British finding more archaeological treasures

'DRAMATIC' RISE IN TREASURE FINDS
By Vicky Shaw
19 November 2008
Press Association National Newswire

There has been a "dramatic" increase in the number of treasure finds in the last year, a report said today. The Treasure Annual Report said that 747 objects were reported in 2007, up from 665 in 2006.

The 2005/06 report showed 1,257 finds in total were reported to the British Museum, the National Museums and Galleries of Wales and the Environment and Heritage Service, Northern Ireland. Culture minister Barbara Follett, who was at the British Museum in London for the launch of the report, said that programmes like Time Team owed a lot of their popularity to the way in which treasure finds have been formalised.

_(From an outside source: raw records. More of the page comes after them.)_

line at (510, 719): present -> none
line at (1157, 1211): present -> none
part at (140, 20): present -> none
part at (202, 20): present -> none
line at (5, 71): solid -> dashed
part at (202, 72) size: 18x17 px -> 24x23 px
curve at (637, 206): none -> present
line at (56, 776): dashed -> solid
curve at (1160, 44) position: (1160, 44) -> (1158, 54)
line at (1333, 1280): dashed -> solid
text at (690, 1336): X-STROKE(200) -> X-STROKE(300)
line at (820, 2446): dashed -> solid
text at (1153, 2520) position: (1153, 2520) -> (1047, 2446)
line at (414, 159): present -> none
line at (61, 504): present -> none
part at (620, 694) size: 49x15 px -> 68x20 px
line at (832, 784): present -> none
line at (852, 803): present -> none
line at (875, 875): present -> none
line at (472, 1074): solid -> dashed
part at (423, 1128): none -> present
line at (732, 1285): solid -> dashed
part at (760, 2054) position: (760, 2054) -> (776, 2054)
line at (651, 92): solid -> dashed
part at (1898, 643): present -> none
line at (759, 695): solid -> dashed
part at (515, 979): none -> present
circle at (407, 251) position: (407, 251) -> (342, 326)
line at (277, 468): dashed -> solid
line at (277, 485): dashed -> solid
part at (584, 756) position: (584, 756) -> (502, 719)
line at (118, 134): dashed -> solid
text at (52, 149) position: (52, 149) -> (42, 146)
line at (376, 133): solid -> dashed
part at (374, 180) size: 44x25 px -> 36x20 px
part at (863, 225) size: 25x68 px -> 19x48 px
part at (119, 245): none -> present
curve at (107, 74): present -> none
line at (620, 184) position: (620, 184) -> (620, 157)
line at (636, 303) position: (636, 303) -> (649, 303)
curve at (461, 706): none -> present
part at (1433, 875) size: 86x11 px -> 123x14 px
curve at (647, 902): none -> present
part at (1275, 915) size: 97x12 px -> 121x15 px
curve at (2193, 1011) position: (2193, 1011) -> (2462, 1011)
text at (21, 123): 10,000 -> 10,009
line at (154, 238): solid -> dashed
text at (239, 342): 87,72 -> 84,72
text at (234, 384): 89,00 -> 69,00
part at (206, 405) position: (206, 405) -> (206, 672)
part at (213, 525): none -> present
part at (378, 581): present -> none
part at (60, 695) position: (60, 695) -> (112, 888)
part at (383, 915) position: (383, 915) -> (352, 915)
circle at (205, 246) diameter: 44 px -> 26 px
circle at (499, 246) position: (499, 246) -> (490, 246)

She also highlighted Rolling Stone Bill Wyman as an "obsessive treasure finder". Ms Follett said: "You wouldn't think he would be an obsessive treasure finder, but he is...It's very interesting to see people from right across society going to look for their past."

Wyman has a section dedicated to archaeology on his website, which talks about how he has created his own signature metal detector. Ms Follett told how as a child she once found a coin in a field in Essex. "I remember nobody knew what we had to do," she said. "Now there is a system in place."

The Treasure Act in 1996 ruled that finders and landowners would be eligible for rewards for finds. Since then, she said, museums had reported a 10-fold increase in the treasure items offered to them. Government agency the Museums, Libraries and Archives (MLA) has confirmed an allocation of £1.3 million this year to the Portable Antiquities Scheme (PAS) which encourages the public to report archaeological finds, rising to more than £1.4 million in 2010/11. She said: "I am very pleased that, thanks to the hard work of all those involved in the scheme, more archaeological material is now available for people to see in museums and galleries."

The year 2006 also saw an increase in donations of treasure finds to museums, following a Government initiative to encourage finders to gift their discoveries to local museums. In 2006, 44 finders donated finds to museums, up from 25 in the previous year. The museum said today that a wide number of significant objects had passed through the treasure process in 2005/06.

They include:

- An Iron Age Torc (200AD to 50BC) made from gold and silver. It was found in 2005 near Newark, Nottinghamshire, by a man searching for a crashed Second World War aircraft. It is the first time such an object has been found in this area, the museum said, forcing archaeologists to re-think the importance of the region 2,000 years ago. Valued at £350,000, the high status object has been acquired by Newark Heritage Service and is the most expensive single treasure find in recent history.

- A medieval silver seal matrix (13th century AD) found in Swanley, Kent, in 2005. It shows the only known surviving gem portrait of Roman Emperor Antoninus Pius, the successor to Hadrian. It was acquired by the British Museum for £2,750.

- A large Roman coin hoard found in Snodland, Kent, and deposited around 347AD. It consists of more than 3,600 coins and was found by a digger driver during a survey. The hoard is being investigated by the British Museum.